(Stored items)
-.-.-

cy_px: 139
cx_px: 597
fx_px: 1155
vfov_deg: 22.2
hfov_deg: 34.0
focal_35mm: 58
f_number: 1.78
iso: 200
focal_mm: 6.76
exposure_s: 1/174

-.-.-

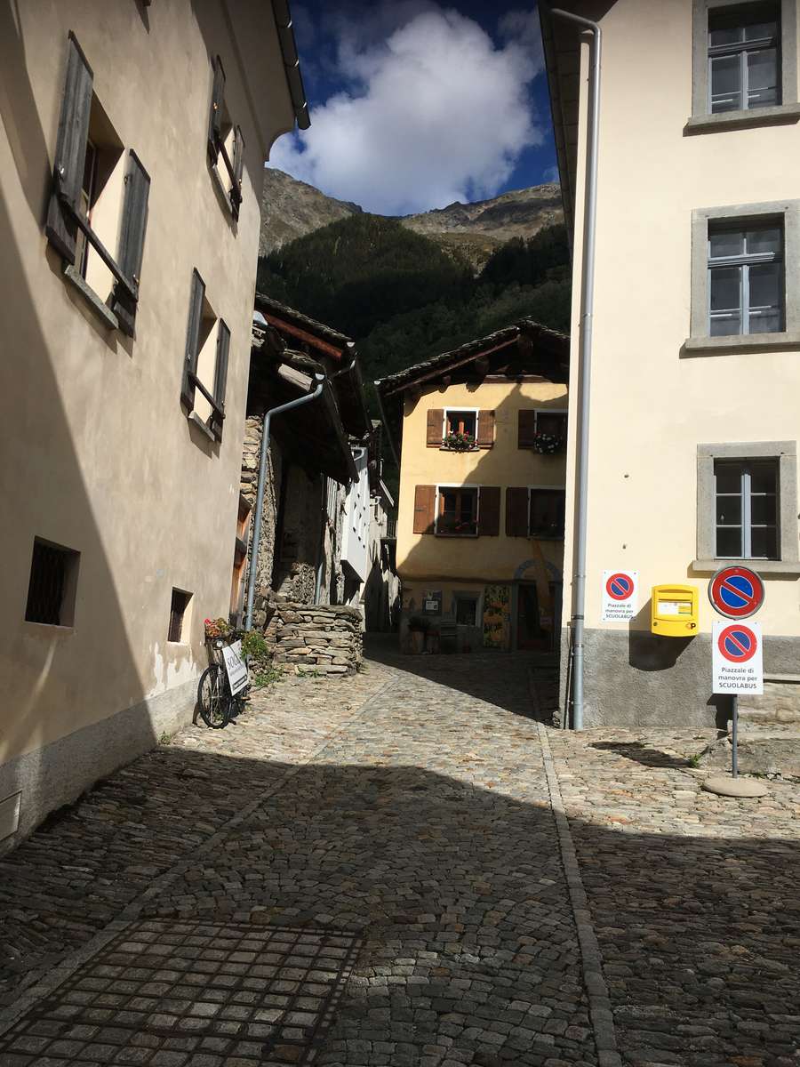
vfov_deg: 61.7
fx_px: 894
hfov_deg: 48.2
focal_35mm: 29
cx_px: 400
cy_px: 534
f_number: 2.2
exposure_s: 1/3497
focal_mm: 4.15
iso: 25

-.-.-

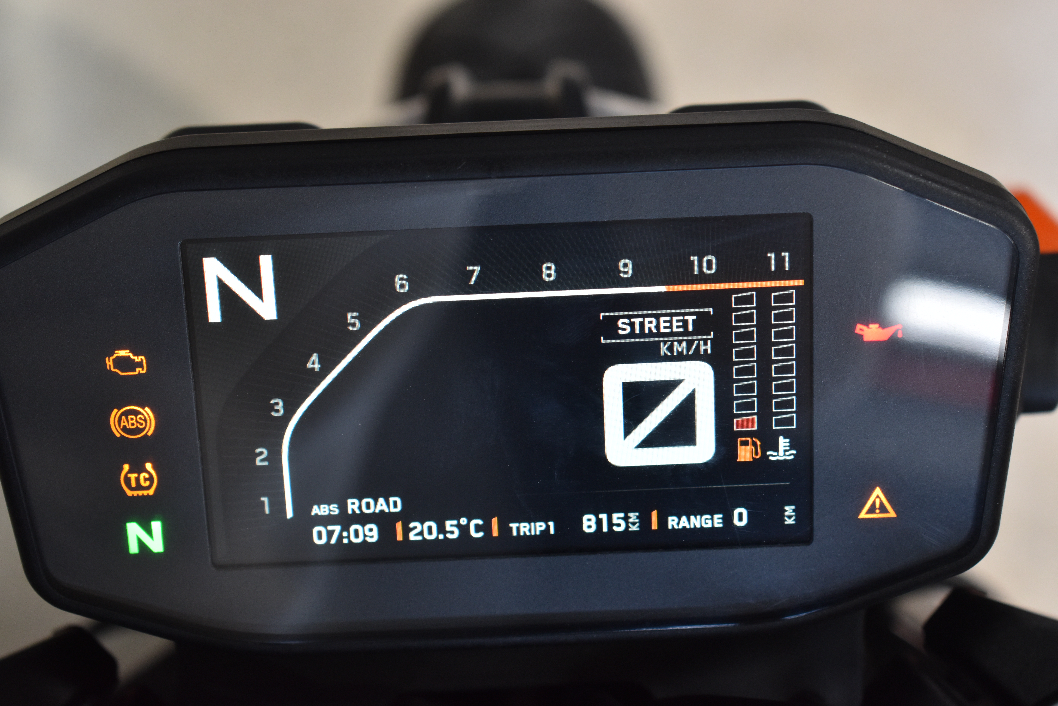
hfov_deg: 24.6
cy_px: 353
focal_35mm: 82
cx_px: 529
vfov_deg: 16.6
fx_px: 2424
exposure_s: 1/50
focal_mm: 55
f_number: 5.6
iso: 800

-.-.-

Beginning at the line above with "vfov_deg: 22.2" and finishing at the line with "exposure_s: 1/174", return each line exactly and return nothing else.

WRITTEN RESPONSE:
vfov_deg: 22.2
hfov_deg: 34.0
focal_35mm: 58
f_number: 1.78
iso: 200
focal_mm: 6.76
exposure_s: 1/174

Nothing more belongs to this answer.